EPA Study Shows No Harm from Crumb Rubber in Fields
A limited field study by the US Environmental Protection Agency found no cause for human health or environmental concerns with the use of tyre rubber in athletic fields and playgrounds, reports Tire Review. The EPA said it will use the information to determine possible next steps to address questions regarding the safety of tyre crumb fill in the fields. The limited field study was conducted between August and October 2008.
“Today’s report by EPA is not a surprise,” said Michael Blumenthal, RMA vice president. “Many studies and tests have shown over many years that the use of recycled tyre rubber in consumer applications such as playground and athletic fields are not only safe by have several significant safety benefits.”
“The limited data EPA collected during this study, which do not point to a concern, represent an important addition to the information gathered by various government agencies,” said Peter Grevatt, director of EPA’s Office of Children’s Health Protection. “The study will help set the stage for a meeting this spring, where EPA will bring together officials from states and federal agencies to evaluate the existing body of science on this topic and determine what additional steps should be taken to ensure the safety of kids who play on these surfaces.”
The use of recycled tyre rubber is widely used as an infill material for synthetic sports fields and as a floor cover for playgrounds, RMA said.
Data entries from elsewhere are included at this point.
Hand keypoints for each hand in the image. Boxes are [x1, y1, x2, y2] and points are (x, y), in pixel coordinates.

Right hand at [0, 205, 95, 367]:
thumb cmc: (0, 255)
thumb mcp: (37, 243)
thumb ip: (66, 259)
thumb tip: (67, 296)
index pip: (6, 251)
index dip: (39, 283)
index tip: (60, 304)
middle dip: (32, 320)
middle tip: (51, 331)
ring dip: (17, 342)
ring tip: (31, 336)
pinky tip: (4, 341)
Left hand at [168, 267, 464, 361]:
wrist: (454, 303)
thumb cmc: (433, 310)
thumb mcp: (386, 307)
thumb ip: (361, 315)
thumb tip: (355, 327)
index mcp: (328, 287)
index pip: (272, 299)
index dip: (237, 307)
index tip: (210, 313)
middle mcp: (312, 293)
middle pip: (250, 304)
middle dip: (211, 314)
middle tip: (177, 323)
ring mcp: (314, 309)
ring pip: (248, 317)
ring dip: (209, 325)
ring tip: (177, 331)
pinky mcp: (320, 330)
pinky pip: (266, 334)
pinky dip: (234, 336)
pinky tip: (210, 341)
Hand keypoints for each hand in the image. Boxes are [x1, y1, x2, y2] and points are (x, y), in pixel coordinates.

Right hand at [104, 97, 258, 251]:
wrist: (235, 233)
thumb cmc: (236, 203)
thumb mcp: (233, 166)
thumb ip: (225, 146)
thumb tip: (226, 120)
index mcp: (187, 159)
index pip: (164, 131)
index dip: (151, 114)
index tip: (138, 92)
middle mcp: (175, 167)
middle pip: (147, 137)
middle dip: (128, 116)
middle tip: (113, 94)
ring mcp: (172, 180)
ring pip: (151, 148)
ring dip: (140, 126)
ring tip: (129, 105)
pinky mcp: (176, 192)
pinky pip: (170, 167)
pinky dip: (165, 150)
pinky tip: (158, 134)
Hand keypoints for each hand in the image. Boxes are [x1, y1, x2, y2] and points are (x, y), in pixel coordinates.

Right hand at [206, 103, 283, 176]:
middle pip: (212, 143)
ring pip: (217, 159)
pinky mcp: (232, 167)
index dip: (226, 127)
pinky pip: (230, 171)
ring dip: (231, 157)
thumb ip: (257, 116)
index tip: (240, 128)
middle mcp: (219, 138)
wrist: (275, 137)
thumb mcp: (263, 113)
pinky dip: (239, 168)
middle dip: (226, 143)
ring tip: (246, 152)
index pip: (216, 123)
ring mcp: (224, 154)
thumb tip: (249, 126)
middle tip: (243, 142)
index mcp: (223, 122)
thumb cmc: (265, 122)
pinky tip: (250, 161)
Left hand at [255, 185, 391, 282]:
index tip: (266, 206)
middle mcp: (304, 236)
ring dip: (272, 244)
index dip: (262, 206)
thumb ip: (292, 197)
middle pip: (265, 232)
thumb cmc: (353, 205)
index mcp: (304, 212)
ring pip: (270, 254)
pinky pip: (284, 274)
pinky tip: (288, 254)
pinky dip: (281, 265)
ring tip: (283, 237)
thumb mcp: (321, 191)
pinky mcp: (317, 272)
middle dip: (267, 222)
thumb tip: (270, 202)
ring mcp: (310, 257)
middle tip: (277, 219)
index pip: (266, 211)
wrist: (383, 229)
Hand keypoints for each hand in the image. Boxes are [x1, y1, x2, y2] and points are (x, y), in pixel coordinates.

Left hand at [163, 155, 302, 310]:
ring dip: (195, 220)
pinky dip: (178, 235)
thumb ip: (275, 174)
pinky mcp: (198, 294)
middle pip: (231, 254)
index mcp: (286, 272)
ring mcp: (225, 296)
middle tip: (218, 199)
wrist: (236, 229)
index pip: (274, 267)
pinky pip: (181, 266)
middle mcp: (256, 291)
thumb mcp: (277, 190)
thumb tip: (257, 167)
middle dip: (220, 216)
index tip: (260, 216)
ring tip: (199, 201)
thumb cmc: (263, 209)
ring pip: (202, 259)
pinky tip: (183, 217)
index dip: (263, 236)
Both applications are two of the fastest growing and largest end uses for recycled ground tyre rubber, accounting for 13 million scrap tyres.
“Although EPA stated that it hopes to conduct further review of available scientific literature, we remain confident that any additional research will show that playgrounds and athletic fields and other consumer products made from tyre rubber are environmentally sound,” Blumenthal said.